From e8152d85ef2ad4005cc9089de3045e74d741688b Mon Sep 17 00:00:00 2001
From: sweexordious <chamirachid1@gmail.com>
Date: Wed, 3 Jan 2024 18:08:39 +0100
Subject: [PATCH] docs: metrics documentation

---
 docs/orchestrator.md | 22 ++++++++++++++++++++++
 docs/relayer.md      | 21 +++++++++++++++++++++
 2 files changed, 43 insertions(+)

diff --git a/docs/orchestrator.md b/docs/orchestrator.md
index e6986c58..4672b5a3 100644
--- a/docs/orchestrator.md
+++ b/docs/orchestrator.md
@@ -255,6 +255,28 @@ If the validator still has access to the previously running orchestrator, it wou
 
 Running a second orchestrator in the same machine would require using different P2P listening ports, i.e. changing the `listen-addr` value in the `<orchestrator_home>/config/config.toml` file and using different ports between the two instances.
 
+### Telemetry
+
+The orchestrator supports metrics that describe its runtime and gives more information on its health. The supported metrics are:
+
+- `orchestrator_processed_nonces_counter`: The count of the total number of nonces that have been processed by the orchestrator. During normal conditions, this number will be incremented by 1 every hour, i.e. 400 blocks which is the current data commitment window. The health of the orchestrator can be determined using this metric via checking if it's been constantly signing nonces. If the counter wasn't incremented for more than an hour, the orchestrator might be failing.

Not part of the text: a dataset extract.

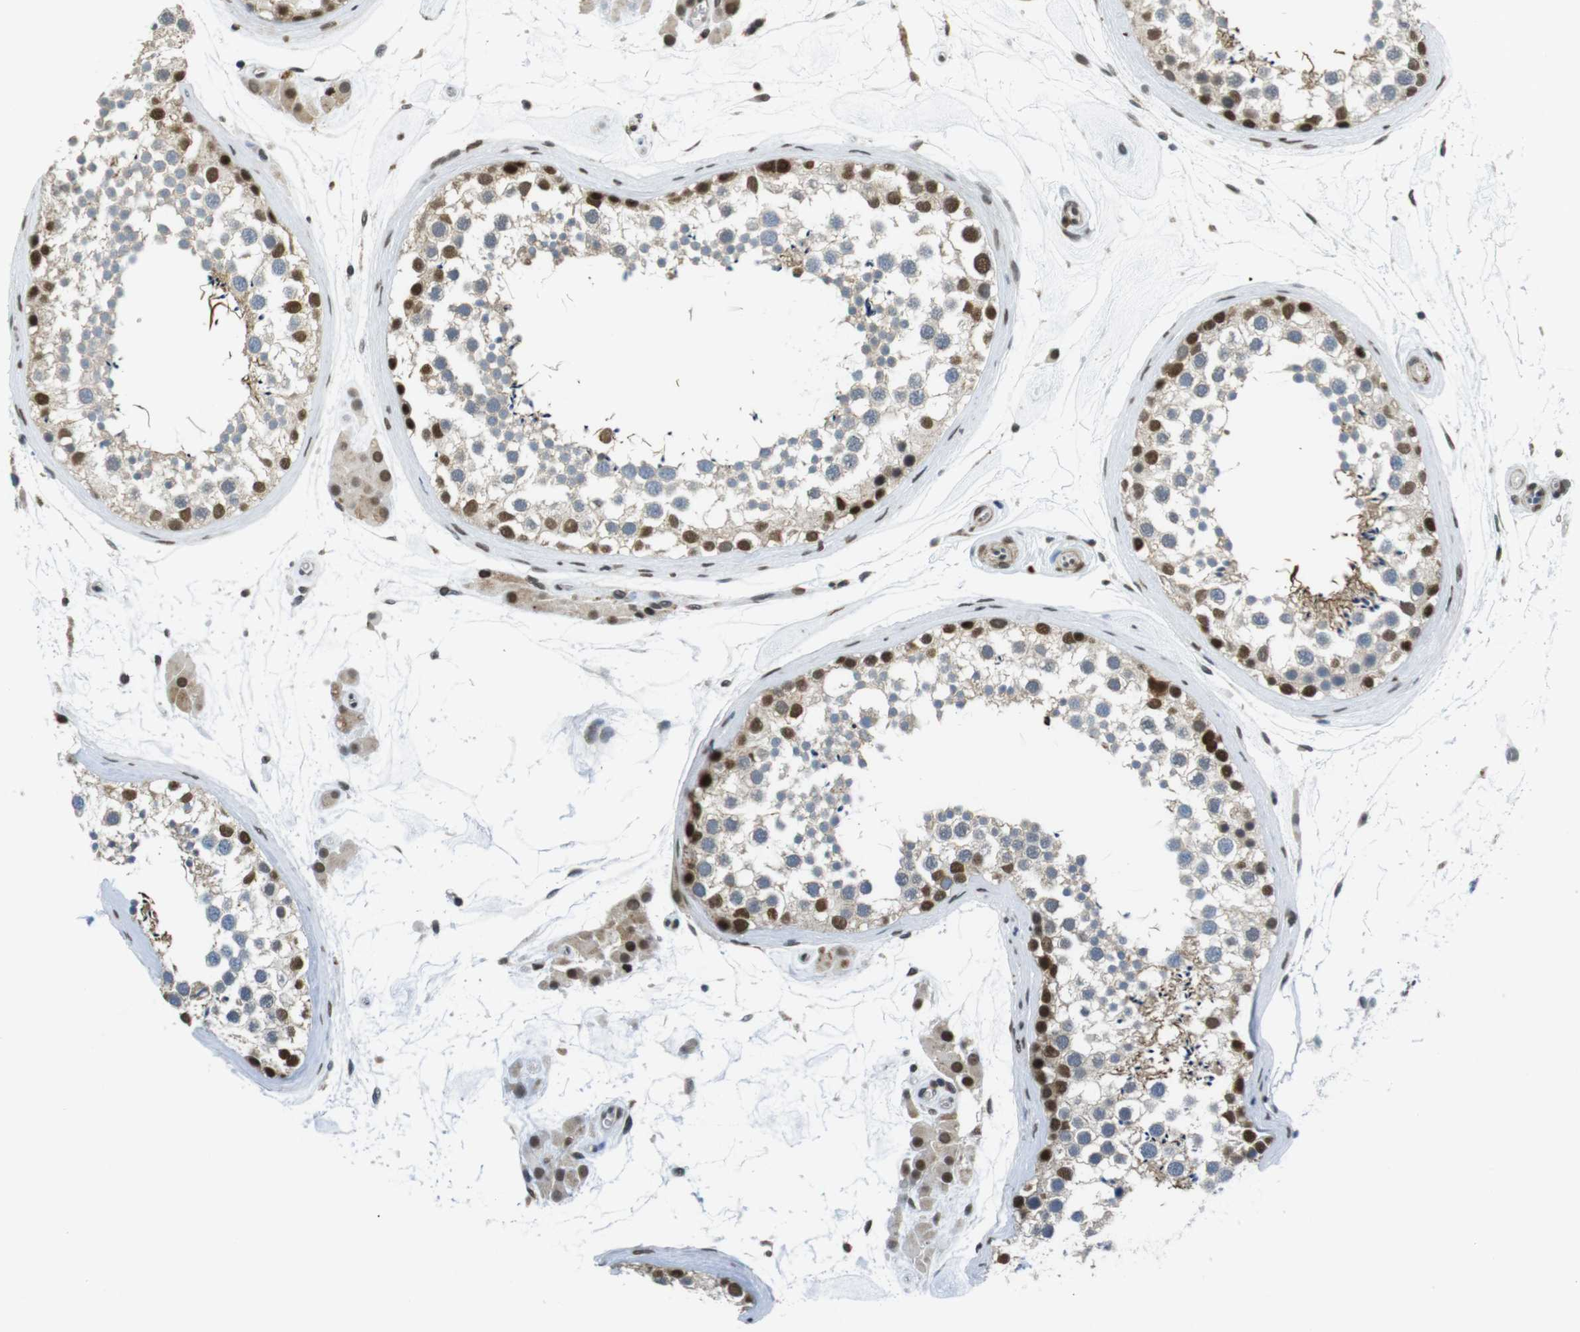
{"staining": {"intensity": "strong", "quantity": "25%-75%", "location": "nuclear"}, "tissue": "testis", "cell_type": "Cells in seminiferous ducts", "image_type": "normal", "snomed": [{"axis": "morphology", "description": "Normal tissue, NOS"}, {"axis": "topography", "description": "Testis"}], "caption": "Cells in seminiferous ducts demonstrate high levels of strong nuclear positivity in approximately 25%-75% of cells in benign human testis.", "gene": "USP7", "patient": {"sex": "male", "age": 46}}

+- `orchestrator_failed_nonces_counter`: The count of the number of nonces that the orchestrator tried to process, but failed. These nonces might be re-queued to be reprocessed subsequently. If the orchestrator manages to process them correctly, the `orchestrator_processed_nonces_counter` will be incremented. Otherwise, they might be re-enqueued to be re-processed.
+- `orchestrator_failed_nonces_counter`: The count of the number of nonces that failed to be processed by the orchestrator, but were re-enqueued.

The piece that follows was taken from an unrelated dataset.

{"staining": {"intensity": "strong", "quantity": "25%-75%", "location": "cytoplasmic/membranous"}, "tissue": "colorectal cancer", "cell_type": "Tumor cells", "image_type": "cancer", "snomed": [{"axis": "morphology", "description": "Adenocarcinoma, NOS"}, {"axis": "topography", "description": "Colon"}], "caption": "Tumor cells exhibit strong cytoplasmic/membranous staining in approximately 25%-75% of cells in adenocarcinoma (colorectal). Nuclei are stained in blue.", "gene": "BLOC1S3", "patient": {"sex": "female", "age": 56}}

+- `orchestrator_processing_time`: The time it takes for a nonce to be processed or fail after it was picked by the orchestrator processor.
+
+To enable these metrics, make sure to set the `metrics` to true in the orchestrator configuration file:
+
+```toml
+# Enables OTLP metrics with HTTP exporter.
+metrics = "true"
+```
+
+And setup a correct endpoint to connect to an otel collector, by default it targets the `"localhost:4318"` endpoint. These can also be setup using the command line flags.
+
+The orchestrator provides also the LibP2P native metrics. These are also enabled when the above parameter is set to `true` and are served, by default, to the `"localhost:30001/metrics"`, which can be updated using the orchestrator config file or the command line flags.
+
+An example configuration is provided in the `e2e/telemetry` folder along with the corresponding docker-compose file.
+
 #### Systemd service
 
 If you want to start the orchestrator as a `systemd` service, you could use the following:
diff --git a/docs/relayer.md b/docs/relayer.md
index f71df695..44361bb1 100644
--- a/docs/relayer.md
+++ b/docs/relayer.md
@@ -121,3 +121,24 @@ To start the relayer using the default home directory, run the following:
 > **_NOTE:_** The above command assumes that the necessary configuration is specified in the `<relayer_home>/config/config.toml` file.
 
 Then, you will be prompted to enter your EVM key passphrase for the EVM address passed using the `--evm.account` flag, so that the relayer can use it to send transactions to the target Blobstream smart contract. Make sure that it's funded.
+
+### Telemetry
+
+The relayer supports metrics that describe its runtime and gives more information on its health. The supported metrics are:
+
+- `relayer_processed_nonces_counter`: The count of the total number of nonces that have been processed by the relayer. During normal conditions, this number will be incremented by 1 every hour, i.e. 400 blocks which is the current data commitment window. The health of the relayer can be determined using this metric via checking if it's been constantly signing nonces. If the counter wasn't incremented for more than an hour, the relayer might be failing.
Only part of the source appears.